If you start experiencing permission problems (e.g., "Permission denied" errors), you may need to fix file ownership outside the container. This commonly happens when container/run.sh runs as root, creating files with root ownership:

# Replace <user> with your actual username
cd <your dynamo directory at your host machine (not docker)>
sudo chown -R <user>:<user> .

This fixes ownership when files are created with different user IDs between the host and container.

Container Starts But Immediately Stops

If you see errors like "container is not running" or "An error occurred setting up the container" in the devcontainer logs, the container is starting but then crashing immediately.

Common Causes and Solutions:

  1. Missing a local-dev image:

    # Check if the required local-dev image exists
    docker images | grep dynamo
    
    # If missing, build the dev image first, then build local-dev
    export FRAMEWORK=VLLM  # Replace with VLLM, SGLANG, or TRTLLM
    python container/render.py --framework=${FRAMEWORK} --target=local-dev --output-short-filename
    docker build --build-arg USER_UID=$(id -u) --build-arg USER_GID=$(id -g) -f container/rendered.Dockerfile .
  2. Container startup failure:

    # Check container logs for the specific error
    docker logs <container-id>
    
    # Or check all recent containers
    docker ps -a --filter "label=devcontainer.local_folder=$(pwd)"
  3. Resource issues:

    # Check available system resources
    free -h
    df -h
    
    # Restart Docker daemon if needed
    sudo systemctl restart docker
  4. Clean slate approach:

    # Remove all related containers and images
    docker ps -a --filter "label=devcontainer.local_folder=$(pwd)" -q | xargs docker rm -f
    docker images | grep "^vsc-" | awk '{print $3}' | xargs docker rmi

Then rebuild without cache. In your IDE: Dev Containers: Rebuild Without Cache and Reopen in Container

devcontainer.json Changes Not Being Picked Up

If you've made changes to devcontainer.json, post-create.sh, or other devcontainer-related files but they're not being applied when you rebuild the container, the changes may be cached.

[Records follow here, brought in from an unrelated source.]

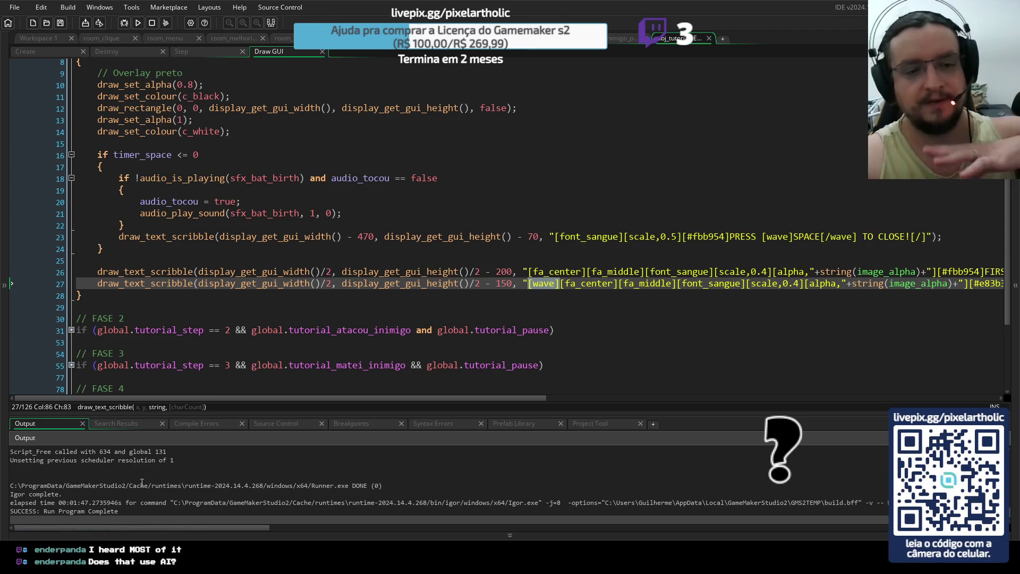
{"action": "left_click_drag", "start_coordinate": [161, 399], "coordinate": [301, 385]}
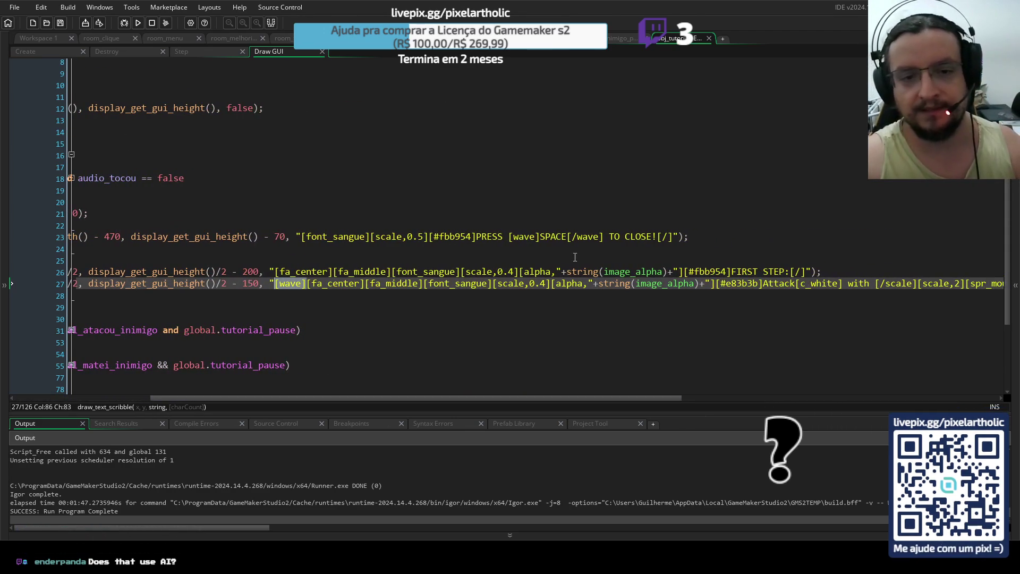
{"action": "left_click", "coordinate": [722, 288]}
{"action": "mouse_move", "coordinate": [225, 401]}
{"action": "left_mouse_down"}
{"action": "mouse_move", "coordinate": [450, 390]}
{"action": "mouse_move", "coordinate": [494, 367]}
{"action": "left_mouse_up"}
{"action": "left_click_drag", "start_coordinate": [462, 284], "coordinate": [528, 284]}
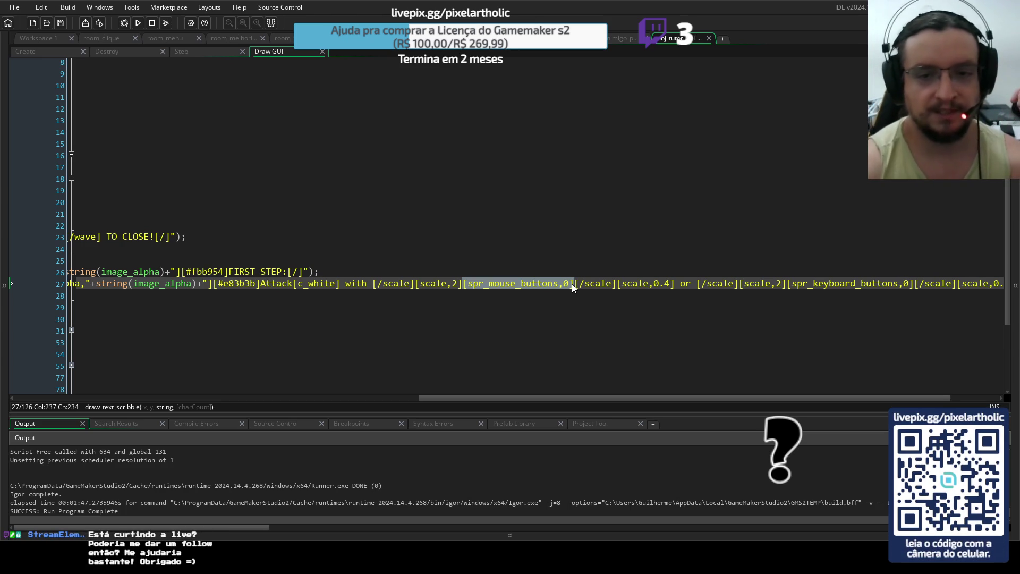
{"action": "left_click", "coordinate": [572, 284]}
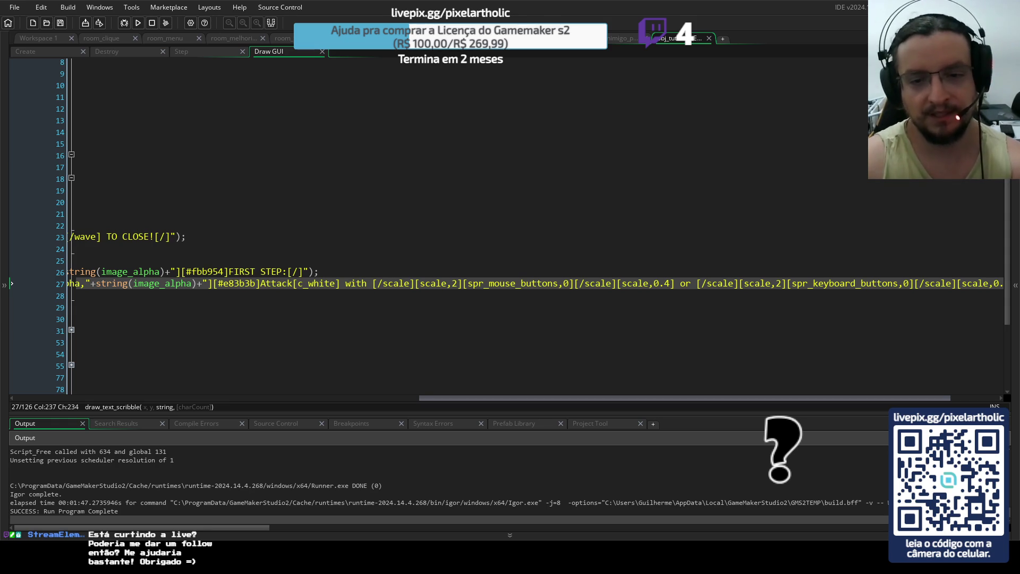
{"action": "left_click_drag", "start_coordinate": [657, 400], "coordinate": [237, 398]}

Solution: Force Devcontainer Rebuild

  1. Rebuild Container (Recommended): In your IDE Command Palette (Ctrl+Shift+P): Dev Containers: Rebuild Container

  2. If that doesn't work, rebuild without cache: In your IDE Command Palette (Ctrl+Shift+P): Dev Containers: Rebuild Without Cache and Reopen Container

  3. For persistent issues, manually remove the devcontainer image:

    # List devcontainer images
    docker images | grep devcontainer
    
    # And remove all IDE devcontainer images (more thorough)
    docker images | grep "^vsc-" | awk '{print $3}' | xargs docker rmi
    
    # Then rebuild in your IDE
    Dev Containers: Rebuild Container

Note: The "Rebuild Container Without Cache and Reopen Container" option is the most thorough and will ensure all your changes are applied, but it takes longer as it rebuilds everything from scratch.